Le portage salarial, parce qu’il rattache le consultant au régime général et à l’Agirc-Arrco, garantit une continuité de droits pour ceux qui ont commencé leur carrière comme salariés. Passer de dix ans de CDI à du portage ne crée pas de rupture de régime. Passer au statut de micro-entrepreneur, si.
Ce point technique est rarement le premier critère de choix, mais il devient déterminant quand on regarde le montant projeté de la pension complémentaire à horizon dix ou quinze ans. Pour un consultant de 45 ans qui envisage de rester indépendant jusqu’à la retraite, la différence de cotisation complémentaire justifie à elle seule une simulation comparative.

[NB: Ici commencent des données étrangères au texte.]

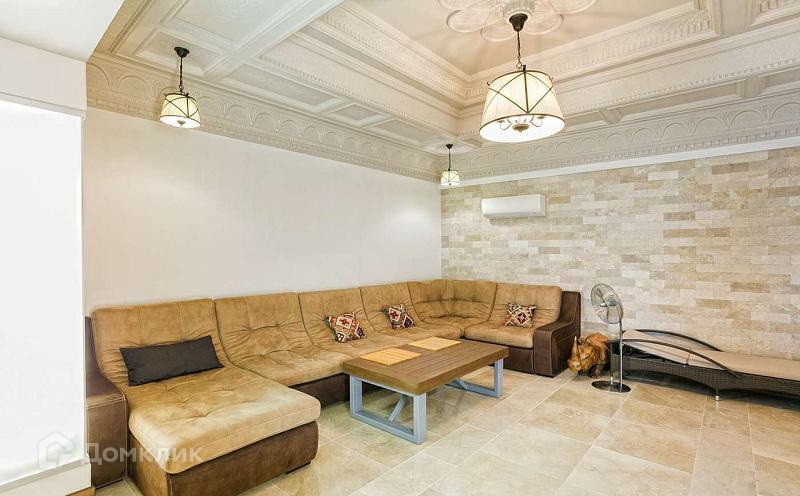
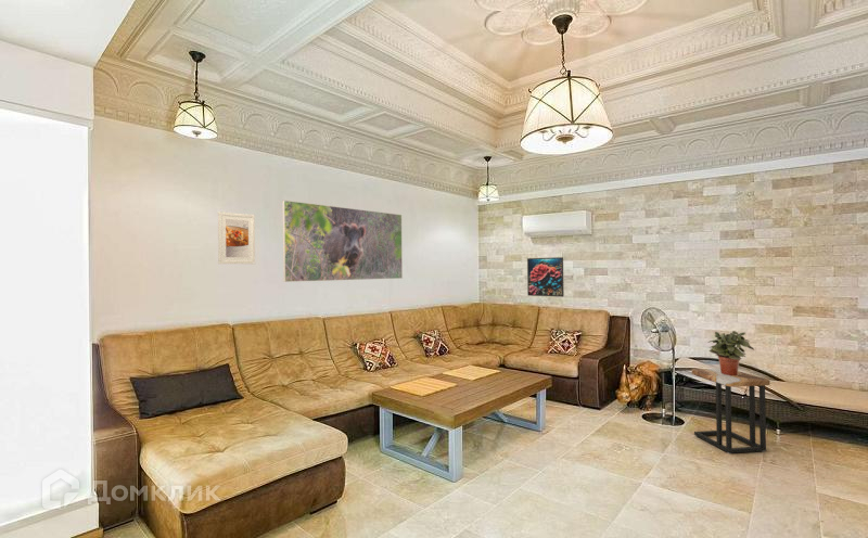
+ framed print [281,200,404,283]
+ potted plant [706,330,755,375]
+ side table [690,368,771,454]
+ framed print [217,210,256,265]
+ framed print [526,256,565,298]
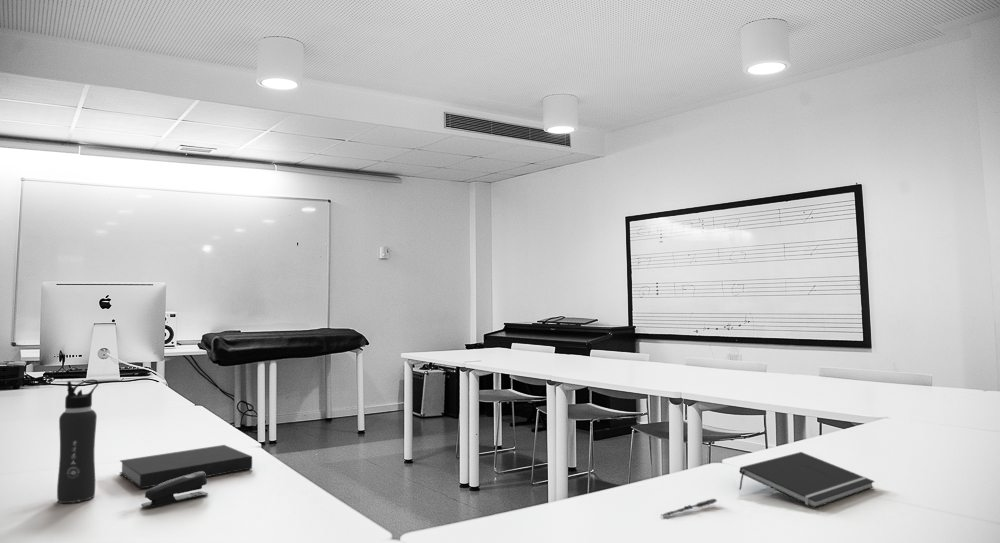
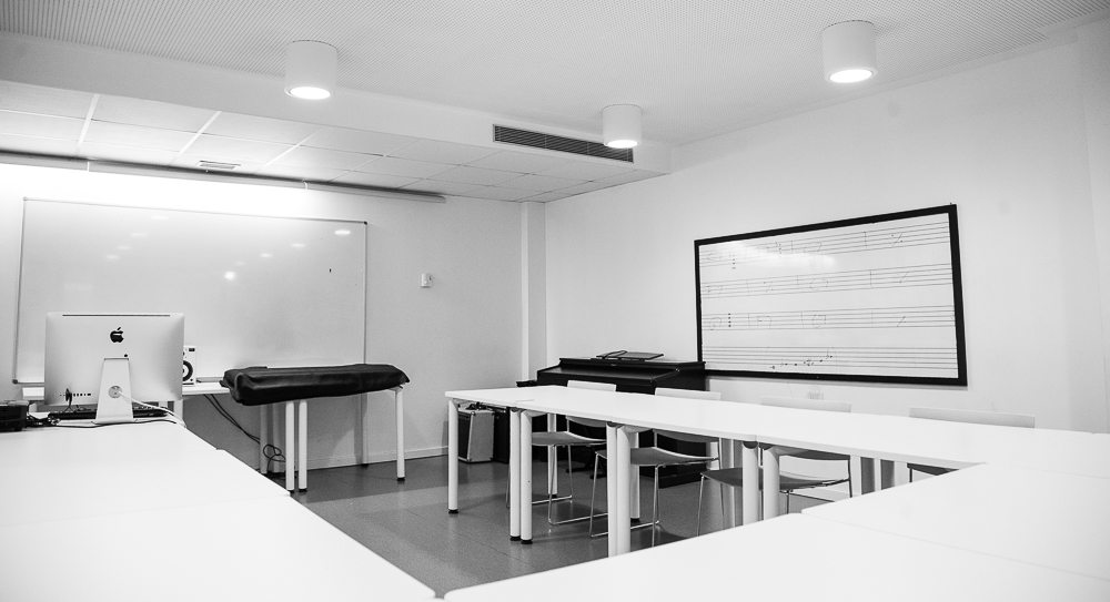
- water bottle [56,378,99,504]
- notebook [119,444,253,489]
- notepad [738,451,875,509]
- stapler [140,472,209,508]
- pen [660,498,718,518]
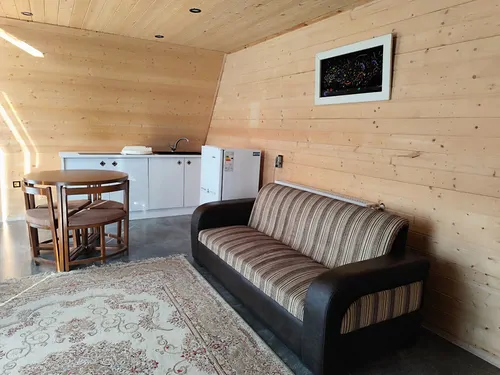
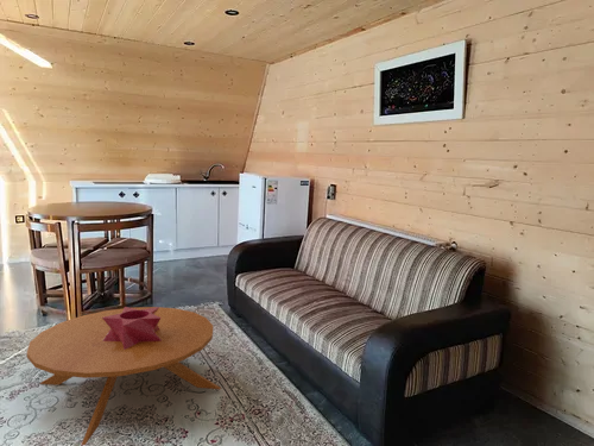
+ coffee table [26,306,222,446]
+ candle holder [102,306,162,350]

OpenWork propose aux consultants un accompagnement administratif complet, incluant les déclarations sociales et la gestion de la paie. Avec des frais de gestion fixes à 5 %, sans frais cachés ni engagement de durée, la société offre un cadre stable pour préserver ses droits sociaux. Certifiée Ecovadis Gold et labellisée LUCIE 26000, OpenWork verse une avance intégrale le 5 du mois, ce qui garantit une lisibilité des cotisations retraite accumulées sur la durée.
Le choix du statut pour exercer en indépendant engage des droits à la retraite sur plusieurs décennies. Consulter son relevé de carrière, comparer les régimes complémentaires et surveiller les évolutions réglementaires du cumul emploi-retraite, en particulier le durcissement prévu en 2027, reste le minimum avant de s’engager.